What the exercise asks – Below are the entries. Transcribe exactly the lines from the one with "Run the makefile" through the one with "Thanks so much for your wonderful help!!", ends included, and leave out all others.
Segment Open
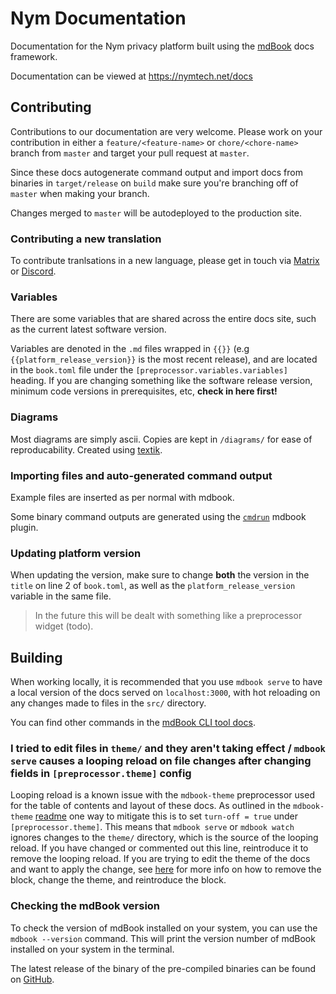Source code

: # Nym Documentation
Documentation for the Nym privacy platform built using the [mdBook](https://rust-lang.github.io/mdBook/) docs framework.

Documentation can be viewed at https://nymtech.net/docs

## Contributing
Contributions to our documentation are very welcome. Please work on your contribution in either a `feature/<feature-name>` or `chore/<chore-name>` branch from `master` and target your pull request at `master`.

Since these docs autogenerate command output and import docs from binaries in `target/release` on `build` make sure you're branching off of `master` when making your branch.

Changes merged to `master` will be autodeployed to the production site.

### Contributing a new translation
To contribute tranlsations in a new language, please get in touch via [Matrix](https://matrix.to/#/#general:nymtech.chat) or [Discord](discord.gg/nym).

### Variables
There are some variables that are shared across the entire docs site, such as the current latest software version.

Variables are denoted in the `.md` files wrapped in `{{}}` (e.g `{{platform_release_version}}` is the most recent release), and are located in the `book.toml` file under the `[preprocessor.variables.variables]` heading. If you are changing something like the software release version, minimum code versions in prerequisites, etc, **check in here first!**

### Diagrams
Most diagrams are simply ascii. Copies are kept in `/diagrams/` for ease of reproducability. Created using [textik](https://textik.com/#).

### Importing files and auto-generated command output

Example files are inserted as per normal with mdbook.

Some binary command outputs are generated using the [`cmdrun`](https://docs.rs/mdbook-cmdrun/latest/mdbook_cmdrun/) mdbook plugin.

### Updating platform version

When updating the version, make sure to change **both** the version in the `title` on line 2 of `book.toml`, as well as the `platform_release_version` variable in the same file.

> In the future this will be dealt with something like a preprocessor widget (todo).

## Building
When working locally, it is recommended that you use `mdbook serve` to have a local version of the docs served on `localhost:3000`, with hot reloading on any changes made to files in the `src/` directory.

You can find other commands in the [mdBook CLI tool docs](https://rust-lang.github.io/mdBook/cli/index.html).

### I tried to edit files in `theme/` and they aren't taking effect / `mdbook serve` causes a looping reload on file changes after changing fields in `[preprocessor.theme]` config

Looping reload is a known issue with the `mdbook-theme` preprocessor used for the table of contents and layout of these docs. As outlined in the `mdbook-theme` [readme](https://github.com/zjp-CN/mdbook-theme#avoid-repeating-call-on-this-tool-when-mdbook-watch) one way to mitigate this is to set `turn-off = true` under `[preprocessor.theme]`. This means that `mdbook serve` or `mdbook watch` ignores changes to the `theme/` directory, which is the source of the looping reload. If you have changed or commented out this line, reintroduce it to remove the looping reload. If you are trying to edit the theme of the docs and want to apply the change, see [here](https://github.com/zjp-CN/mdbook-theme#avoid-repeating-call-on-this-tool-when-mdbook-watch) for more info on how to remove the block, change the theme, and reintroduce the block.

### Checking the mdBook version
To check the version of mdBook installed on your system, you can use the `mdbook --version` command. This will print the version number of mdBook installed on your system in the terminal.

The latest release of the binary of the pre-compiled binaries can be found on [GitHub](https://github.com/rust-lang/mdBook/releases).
Segment Closed
Segment Open
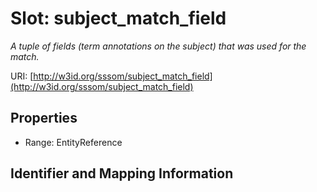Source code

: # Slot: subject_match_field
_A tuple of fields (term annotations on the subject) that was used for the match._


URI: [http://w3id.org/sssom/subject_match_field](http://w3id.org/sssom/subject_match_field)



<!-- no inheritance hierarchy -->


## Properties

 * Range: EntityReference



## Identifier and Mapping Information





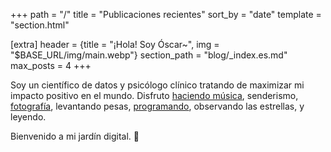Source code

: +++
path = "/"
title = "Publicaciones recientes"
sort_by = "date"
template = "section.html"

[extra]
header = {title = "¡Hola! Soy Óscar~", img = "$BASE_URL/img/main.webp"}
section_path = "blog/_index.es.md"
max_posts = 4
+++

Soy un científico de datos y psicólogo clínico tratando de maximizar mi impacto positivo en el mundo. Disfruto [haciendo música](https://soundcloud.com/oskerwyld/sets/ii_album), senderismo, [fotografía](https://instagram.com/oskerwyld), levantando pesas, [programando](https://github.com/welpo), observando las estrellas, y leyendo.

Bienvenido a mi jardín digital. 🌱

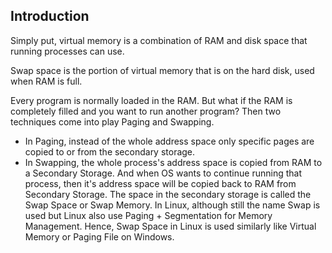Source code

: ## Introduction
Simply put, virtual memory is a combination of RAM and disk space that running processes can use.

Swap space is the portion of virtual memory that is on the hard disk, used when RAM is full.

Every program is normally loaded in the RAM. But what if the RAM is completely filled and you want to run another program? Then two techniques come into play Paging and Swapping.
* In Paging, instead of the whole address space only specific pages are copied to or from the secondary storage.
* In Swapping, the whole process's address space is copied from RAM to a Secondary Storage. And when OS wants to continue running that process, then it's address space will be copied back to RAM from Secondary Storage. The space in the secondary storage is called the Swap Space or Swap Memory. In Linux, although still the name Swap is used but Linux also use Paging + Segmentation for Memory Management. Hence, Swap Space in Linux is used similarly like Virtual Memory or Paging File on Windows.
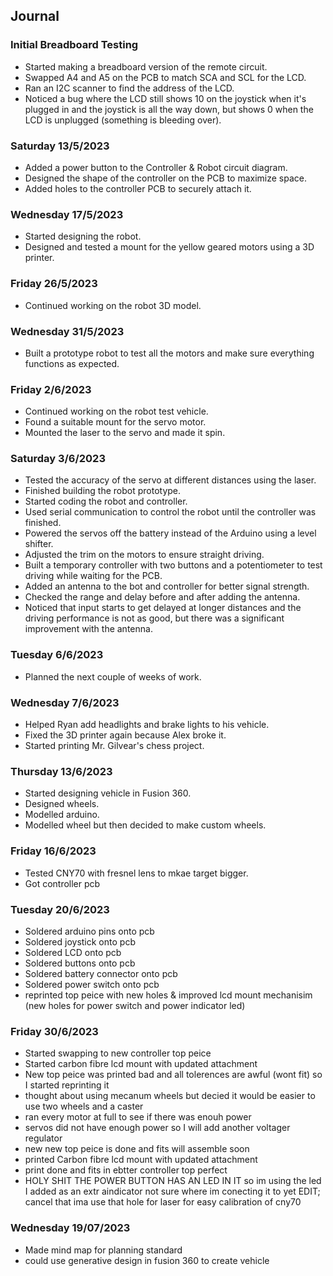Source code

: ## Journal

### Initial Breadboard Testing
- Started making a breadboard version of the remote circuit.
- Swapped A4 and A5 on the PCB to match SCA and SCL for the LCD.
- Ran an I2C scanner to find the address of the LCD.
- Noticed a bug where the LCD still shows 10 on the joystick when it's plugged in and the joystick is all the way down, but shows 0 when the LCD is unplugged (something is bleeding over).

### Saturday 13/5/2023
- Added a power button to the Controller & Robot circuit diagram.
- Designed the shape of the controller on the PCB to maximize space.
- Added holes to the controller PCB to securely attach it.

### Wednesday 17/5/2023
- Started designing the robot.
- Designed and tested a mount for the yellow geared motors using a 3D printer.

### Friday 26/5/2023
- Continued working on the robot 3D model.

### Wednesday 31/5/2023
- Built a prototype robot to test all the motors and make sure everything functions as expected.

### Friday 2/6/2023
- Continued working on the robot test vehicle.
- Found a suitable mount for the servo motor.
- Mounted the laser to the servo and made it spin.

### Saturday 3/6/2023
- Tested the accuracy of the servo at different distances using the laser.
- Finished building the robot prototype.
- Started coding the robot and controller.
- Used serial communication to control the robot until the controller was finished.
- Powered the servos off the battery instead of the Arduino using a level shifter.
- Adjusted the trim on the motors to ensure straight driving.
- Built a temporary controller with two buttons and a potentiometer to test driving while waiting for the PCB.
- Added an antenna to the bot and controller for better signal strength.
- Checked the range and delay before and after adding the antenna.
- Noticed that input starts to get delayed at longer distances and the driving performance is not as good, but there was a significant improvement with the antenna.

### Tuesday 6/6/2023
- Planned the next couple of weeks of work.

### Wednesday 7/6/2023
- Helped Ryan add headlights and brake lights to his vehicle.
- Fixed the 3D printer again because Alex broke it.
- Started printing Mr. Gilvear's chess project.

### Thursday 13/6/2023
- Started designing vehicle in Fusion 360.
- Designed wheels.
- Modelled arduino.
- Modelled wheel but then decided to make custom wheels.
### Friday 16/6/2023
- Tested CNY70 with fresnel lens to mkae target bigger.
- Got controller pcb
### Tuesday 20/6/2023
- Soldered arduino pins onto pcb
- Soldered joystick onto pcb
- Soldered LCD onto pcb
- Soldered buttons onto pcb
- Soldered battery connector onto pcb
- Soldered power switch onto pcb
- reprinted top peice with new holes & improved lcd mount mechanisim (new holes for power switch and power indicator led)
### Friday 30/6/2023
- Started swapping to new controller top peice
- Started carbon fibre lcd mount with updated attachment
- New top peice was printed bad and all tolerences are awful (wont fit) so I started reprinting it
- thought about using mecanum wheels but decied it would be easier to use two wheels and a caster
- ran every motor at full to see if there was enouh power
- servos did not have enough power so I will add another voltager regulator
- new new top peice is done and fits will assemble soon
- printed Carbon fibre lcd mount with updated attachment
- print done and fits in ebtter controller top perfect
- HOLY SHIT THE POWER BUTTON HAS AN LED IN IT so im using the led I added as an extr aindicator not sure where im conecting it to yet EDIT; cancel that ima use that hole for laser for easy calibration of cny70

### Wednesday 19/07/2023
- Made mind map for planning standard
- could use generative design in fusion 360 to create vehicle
Segment Closed
Segment Open
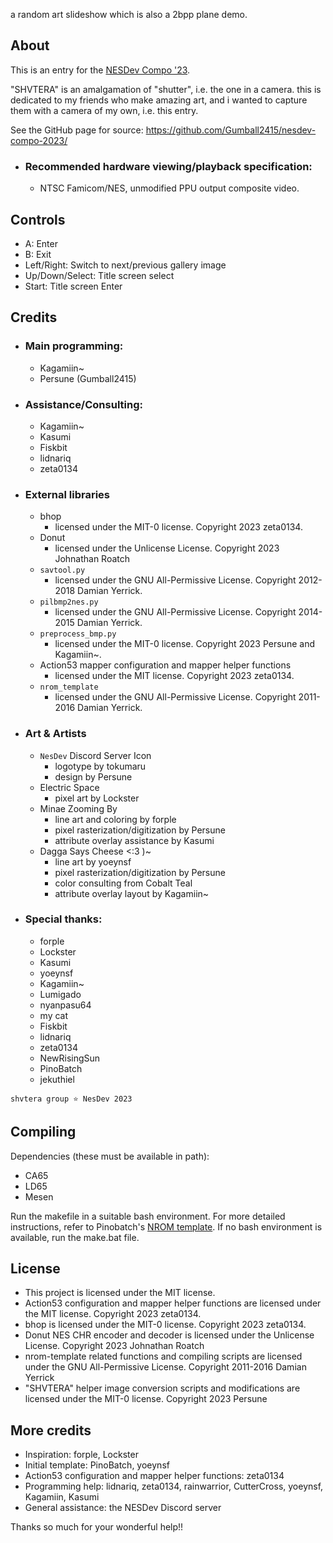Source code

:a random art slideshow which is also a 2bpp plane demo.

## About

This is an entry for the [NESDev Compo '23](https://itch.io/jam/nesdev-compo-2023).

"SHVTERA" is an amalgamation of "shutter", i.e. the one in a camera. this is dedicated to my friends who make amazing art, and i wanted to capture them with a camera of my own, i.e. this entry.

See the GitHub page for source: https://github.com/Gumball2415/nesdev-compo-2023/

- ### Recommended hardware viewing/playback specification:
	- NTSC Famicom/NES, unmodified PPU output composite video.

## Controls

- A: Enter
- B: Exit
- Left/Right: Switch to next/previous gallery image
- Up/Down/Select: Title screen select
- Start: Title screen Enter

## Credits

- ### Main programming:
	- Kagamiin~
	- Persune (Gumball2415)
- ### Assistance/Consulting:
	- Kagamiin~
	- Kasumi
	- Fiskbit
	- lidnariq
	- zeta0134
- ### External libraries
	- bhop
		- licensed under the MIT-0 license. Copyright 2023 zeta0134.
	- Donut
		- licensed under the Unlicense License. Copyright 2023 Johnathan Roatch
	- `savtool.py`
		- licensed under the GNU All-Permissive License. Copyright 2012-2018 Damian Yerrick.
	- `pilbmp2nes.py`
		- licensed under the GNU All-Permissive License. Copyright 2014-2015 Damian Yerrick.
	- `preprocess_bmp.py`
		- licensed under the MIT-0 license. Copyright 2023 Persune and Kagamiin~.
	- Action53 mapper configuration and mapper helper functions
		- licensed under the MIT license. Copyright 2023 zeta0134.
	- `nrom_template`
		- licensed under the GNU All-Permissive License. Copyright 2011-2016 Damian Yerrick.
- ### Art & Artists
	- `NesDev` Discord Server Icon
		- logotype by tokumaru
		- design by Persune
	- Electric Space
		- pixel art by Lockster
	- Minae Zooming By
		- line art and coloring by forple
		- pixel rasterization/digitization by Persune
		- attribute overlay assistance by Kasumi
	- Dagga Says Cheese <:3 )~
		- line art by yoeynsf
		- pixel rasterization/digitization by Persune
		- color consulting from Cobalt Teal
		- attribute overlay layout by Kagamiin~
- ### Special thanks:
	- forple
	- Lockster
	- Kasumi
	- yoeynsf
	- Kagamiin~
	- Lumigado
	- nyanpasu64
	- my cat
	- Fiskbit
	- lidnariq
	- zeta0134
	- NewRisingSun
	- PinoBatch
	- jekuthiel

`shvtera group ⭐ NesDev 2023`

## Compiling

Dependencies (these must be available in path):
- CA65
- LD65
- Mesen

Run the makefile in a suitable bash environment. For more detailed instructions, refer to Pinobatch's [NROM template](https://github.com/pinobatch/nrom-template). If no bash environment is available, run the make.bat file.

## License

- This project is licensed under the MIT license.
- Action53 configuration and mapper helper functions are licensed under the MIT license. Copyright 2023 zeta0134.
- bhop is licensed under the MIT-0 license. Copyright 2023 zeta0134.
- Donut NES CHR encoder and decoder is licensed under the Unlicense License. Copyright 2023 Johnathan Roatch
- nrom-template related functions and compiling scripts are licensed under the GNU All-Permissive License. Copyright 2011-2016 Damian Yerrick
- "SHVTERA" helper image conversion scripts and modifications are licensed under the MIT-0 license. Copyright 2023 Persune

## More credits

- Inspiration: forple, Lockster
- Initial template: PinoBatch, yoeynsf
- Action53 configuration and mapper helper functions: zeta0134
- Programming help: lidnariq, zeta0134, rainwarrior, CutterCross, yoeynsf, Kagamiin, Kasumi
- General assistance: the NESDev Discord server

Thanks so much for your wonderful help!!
Segment Closed
Answer –
Run the makefile in a suitable bash environment. For more detailed instructions, refer to Pinobatch's [NROM template](https://github.com/pinobatch/nrom-template). If no bash environment is available, run the make.bat file.

## License

- This project is licensed under the MIT license.
- Action53 configuration and mapper helper functions are licensed under the MIT license. Copyright 2023 zeta0134.
- bhop is licensed under the MIT-0 license. Copyright 2023 zeta0134.
- Donut NES CHR encoder and decoder is licensed under the Unlicense License. Copyright 2023 Johnathan Roatch
- nrom-template related functions and compiling scripts are licensed under the GNU All-Permissive License. Copyright 2011-2016 Damian Yerrick
- "SHVTERA" helper image conversion scripts and modifications are licensed under the MIT-0 license. Copyright 2023 Persune

## More credits

- Inspiration: forple, Lockster
- Initial template: PinoBatch, yoeynsf
- Action53 configuration and mapper helper functions: zeta0134
- Programming help: lidnariq, zeta0134, rainwarrior, CutterCross, yoeynsf, Kagamiin, Kasumi
- General assistance: the NESDev Discord server

Thanks so much for your wonderful help!!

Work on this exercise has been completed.